**Exercise description**
Continue the coastal geography revision notes from where they stop.

**Excerpted text**
Ecosystem types: mangroves, corals, sand dunes, salt marshes, rocky shores - all variety

Question 2

What are coastal processes?

Answer 2

Subaerial action includes processes that break down and remove rock above the reach of the waves and tides

Marine action includes processes which happen due to the waves and tides at the base of cliffs, beaches, etc. (attrition, hydraulic action, cavitation, corrosion, attrition) - may also relate to 4 types of transportation as well as deposition on the coast. (solution, traction, suspension, saltation). Weathering may also lead to mass movements and the breakdown of material

Question 3

What are the coastal zones?

Answer 3

Offshore - area beyond where the waves impact the seabed

Inshore - area between low water mark and point where waves in the sea stop influencing land beneath

Foreshore - area between low and high water marks, most important for marine processes

Backshore - area between high water market and landward limit of marine activity - limit waves can reach.

Nearshore - area extending from high water mark to area where waves begin to break. Includes:

• Breaker zone - where waves break
• Surf zone - area between where waves break and form foamy bubbly surface where waves move up the beach as swash
• Swash zone - turbulent layer of water washes up the beach following the breaking of a wave.

Question 4

What are the 3 factors that affect waves?

Answer 4

• Wind speed
• Duration of Wind
• Length of fetch

Question 5

What is fetch and how does it affect waves?

Answer 5

The fetch is the distance of open sea over which wind blows over before reaching land. The bigger the fetch, the higher energy of the waves. As the wind blows over water and waves develop, there is larger surface area for the wind to act on, increasing the size of the orbit and helping them travel faster as they receive more energy from the wind. The biggest, fastest waves are in areas with the biggest fetch available for winds to build up the more energy.

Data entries
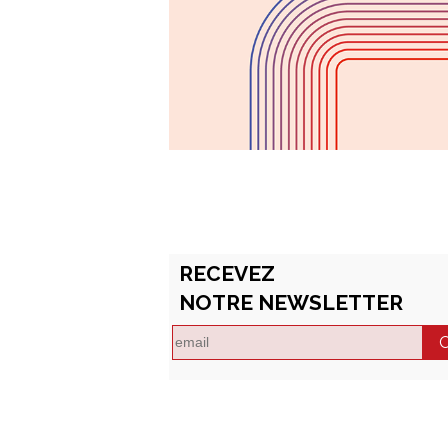
RECEVEZ
NOTRE NEWSLETTER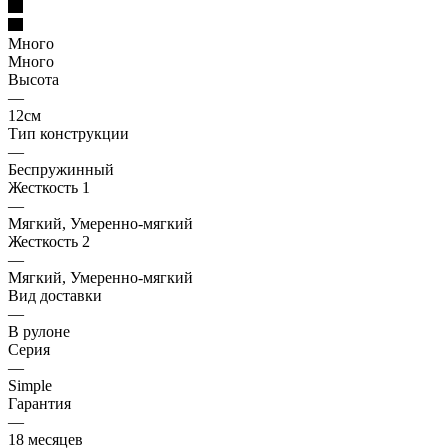
Много
Много
Высота
—
12см
Тип конструкции
—
Беспружинный
Жесткость 1
—
Мягкий, Умеренно-мягкий
Жесткость 2
—
Мягкий, Умеренно-мягкий
Вид доставки
—
В рулоне
Серия
—
Simple
Гарантия
—
18 месяцев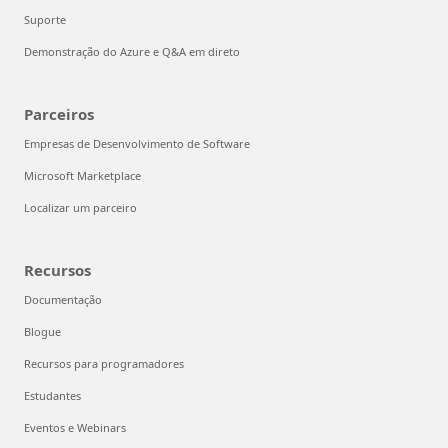
Suporte
Demonstração do Azure e Q&A em direto
Parceiros
Empresas de Desenvolvimento de Software
Microsoft Marketplace
Localizar um parceiro
Recursos
Documentação
Blogue
Recursos para programadores
Estudantes
Eventos e Webinars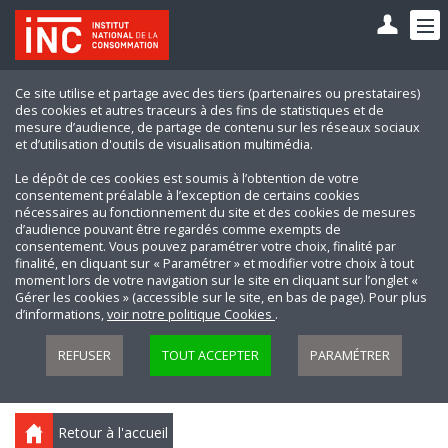
Ce site utilise et partage avec des tiers (partenaires ou prestataires)
des cookies et autres traceurs à des fins de statistiques et de
mesure d’audience, de partage de contenu sur les réseaux sociaux
et d’utilisation d'outils de visualisation multimédia.
Le dépôt de ces cookies est soumis à l’obtention de votre
consentement préalable à l’exception de certains cookies
nécessaires au fonctionnement du site et des cookies de mesures
d’audience pouvant être regardés comme exempts de
consentement. Vous pouvez paramétrer votre choix, finalité par
finalité, en cliquant sur « Paramétrer » et modifier votre choix à tout
moment lors de votre navigation sur le site en cliquant sur l’onglet «
Gérer les cookies » (accessible sur le site, en bas de page). Pour plus
d’informations,
voir notre politique Cookies
.
REFUSER
TOUT ACCEPTER
PARAMÉTRER
Retour à l'accueil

**Result of this task**
Question 6

How do waves form?

Answer 6

Friction between wind and the sea surface. Waves in deep sea are different form those on shore. The friction creates circular motion due to energy passing through the water and transmits energy - water particles do not move far, it is more the energy

• Waves of oscillation formed due to drag over the sea surface causing water and floating objects to move in an orbital motion.
• The base of the orbit starts to slow down as it reaches shallow water and friction causes the wave front to crowd together, reducing wavelength and increasing height as the water crowds together
• The top of the wave continues at a faster speed as shoaling pushes the volume upwards, creating a breaking wave on the shoreline as the top falls.
• The area it breaks is the swash zone, and foaming water rushes up the beach and returns as backwash. Swash moves up, slows down and stops. In the upper reaches sediment is deposited as there is little energy.
• In shallower water, the circular motion decreases with depth, slowing it down and decreasing wavelength and increasing wave height - the wave is steeper and less stable causing it to break

Question 7

What is some wave terminology?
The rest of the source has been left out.